Le dictionnaire de l’Académie française définit l’adjectif « baroque », au sens péjoratif, comme ce qui « présente un aspect bizarre, étrange, inattendu ». Cette acception sert de point de départ pour décrire une scène politique française où les contours et les logiques semblent se contredire à chaque étape.
Un jeu de postures plutôt que de concessions
Les principaux acteurs engagés dans la recherche d’un compromis — notamment les macronistes et les socialistes — ont adopté des positions qui ont rendu la négociation difficilement opérante. Chacun a semblé exiger que le cadre du débat se limite au périmètre de son propre programme, une attitude qui s’oppose frontalement à la dynamique d’un vrai compromis.
Dans ce contexte, inviter l’autre « à la table » ne s’est pas transformé en volonté de construire ensemble une nouvelle solution. Métaphoriquement, tous ont proposé d’ouvrir la porte de leur maison, sans toutefois accepter de démolir les murs pour bâtir une demeure commune. La conséquence concrète a été un empilement de postures rigides plutôt qu’une progression vers des concessions réciproques.
Suspension versus retrait : la logique politique en miroir
Un exemple emblématique de ces contradictions tient à la position des socialistes sur la réforme des retraites. Le PS a évoqué une « suspension » de la réforme plutôt que son retrait pur et simple. Mais, dans le raisonnement exposé par les intéressés, cette suspension apparaissait comme un retrait conditionné à une victoire éventuelle de la gauche en 2027.
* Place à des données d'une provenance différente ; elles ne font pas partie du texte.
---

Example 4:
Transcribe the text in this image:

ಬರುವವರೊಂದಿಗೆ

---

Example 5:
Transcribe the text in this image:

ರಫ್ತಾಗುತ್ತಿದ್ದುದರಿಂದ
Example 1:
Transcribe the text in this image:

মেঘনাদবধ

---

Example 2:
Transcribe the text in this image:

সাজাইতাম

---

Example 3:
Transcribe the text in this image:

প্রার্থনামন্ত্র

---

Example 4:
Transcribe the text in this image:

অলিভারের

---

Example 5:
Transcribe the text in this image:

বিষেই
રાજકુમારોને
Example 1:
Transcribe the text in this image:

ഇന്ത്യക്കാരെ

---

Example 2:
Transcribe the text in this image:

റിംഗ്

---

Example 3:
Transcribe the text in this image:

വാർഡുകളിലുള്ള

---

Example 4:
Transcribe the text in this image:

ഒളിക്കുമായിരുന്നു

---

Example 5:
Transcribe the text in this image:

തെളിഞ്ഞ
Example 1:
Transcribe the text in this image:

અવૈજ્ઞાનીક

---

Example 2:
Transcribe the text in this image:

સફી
Ce cadrage pose deux problèmes. Le premier est conceptuel : maintenir le pays dans l’incertitude sur une question essentielle comme la date de départ à la retraite revient à faire reposer une décision majeure sur une hypothèse électorale. Le second est institutionnel : qui, dans l’intervalle, doit gérer l’application ou la non-application d’une réforme dont l’avenir resterait suspendu ?
Les interlocuteurs centristes et de droite, sollicités pour apporter leur concours à la mise en œuvre de mesures qui relèvent d’un programme de gauche, se trouvaient ainsi devant une contradiction stratégique. Le Parti socialiste, qui avait rapidement indiqué qu’il ne siégerait pas au gouvernement, ne proposait pas le relais exécutif nécessaire pour assurer la mise en œuvre concrète de ces mesures.
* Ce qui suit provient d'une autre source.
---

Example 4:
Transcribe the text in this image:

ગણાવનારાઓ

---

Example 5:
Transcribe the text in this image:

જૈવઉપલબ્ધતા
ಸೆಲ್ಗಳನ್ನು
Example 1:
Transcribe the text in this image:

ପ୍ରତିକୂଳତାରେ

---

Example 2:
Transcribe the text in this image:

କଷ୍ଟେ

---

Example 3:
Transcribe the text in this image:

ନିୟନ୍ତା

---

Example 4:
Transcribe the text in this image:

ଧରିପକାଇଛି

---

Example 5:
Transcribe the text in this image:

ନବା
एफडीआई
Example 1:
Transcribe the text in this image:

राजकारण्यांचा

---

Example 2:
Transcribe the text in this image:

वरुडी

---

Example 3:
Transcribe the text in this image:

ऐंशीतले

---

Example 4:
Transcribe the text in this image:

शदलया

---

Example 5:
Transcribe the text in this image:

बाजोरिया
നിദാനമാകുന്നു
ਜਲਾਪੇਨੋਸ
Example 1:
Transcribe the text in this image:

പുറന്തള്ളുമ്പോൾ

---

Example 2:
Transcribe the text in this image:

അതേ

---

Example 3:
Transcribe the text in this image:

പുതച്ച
Le choc des contradictions et ses effets
La combinaison de demandes strictement programmatique et d’un refus d’assumer une responsabilité gouvernementale crée un « choc des contradictions ». D’un côté, des exigences de cohérence idéologique ; de l’autre, l’absence d’un porteur politique prêt à transformer des promesses en actes. Ce fossé affaiblit la possibilité d’une solution durable et transfère la tension sur l’opinion publique et les institutions.
La métaphore de Canossa, employée pour évoquer la volonté d’obtenir des concessions humiliantes de la part de l’adversaire, illustre bien l’atmosphère : chaque camp attend de l’autre qu’il se soumette, plutôt que de reconnaître la nécessité d’un compromis partagé. Le résultat est une dramaturgie politique qui masque, parfois, l’absence de réel projet commun.
Conséquences pratiques et questions non résolues
Sur le plan pratique, l’attitude consistant à « suspendre » une réforme pose des questions de gouvernance immédiates. Comment organiser la transition si la décision reste conditionnée à un résultat électoral futur ? Quelle crédibilité donne-t-on aux institutions lorsque des sujets structurants sont retenus en réserve en attendant une hypothèse politique ?
Par ailleurs, solliciter un gouvernement de centre ou de droite pour appliquer des mesures inspirées d’un programme de gauche soulève une interrogation sur la compatibilité entre responsabilité exécutive et fidélité programmatique. Sans garanties de participation gouvernementale de la part de la force qui porte le projet, la mise en œuvre devient problématique.
Vers quelle sortie de crise ?
Les éléments rassemblés montrent que la situation tient moins d’un blocage technique que d’un dilemme politique : faut-il privilégier la pureté programmatique ou accepter des compromis qui peuvent paraître inacceptables pour certains électorats ?
La réponse n’est pas fournie dans les positions actées jusqu’ici. Ce qui apparaît en revanche, et qui caractérise ce que l’on peut qualifier de « politique baroque », c’est la coexistence de logiques contradictoires, l’emploi de postures symboliques et l’absence d’un portage gouvernemental clair pour résoudre les sujets les plus sensibles.
Les débats se poursuivent dans cet espace où le bizarre et l’inattendu deviennent la norme. La trajectoire future dépendra de la capacité des protagonistes à renoncer à l’exclusivité de leur programme et à construire, conjointement, des solutions opérantes et assumées politiquement.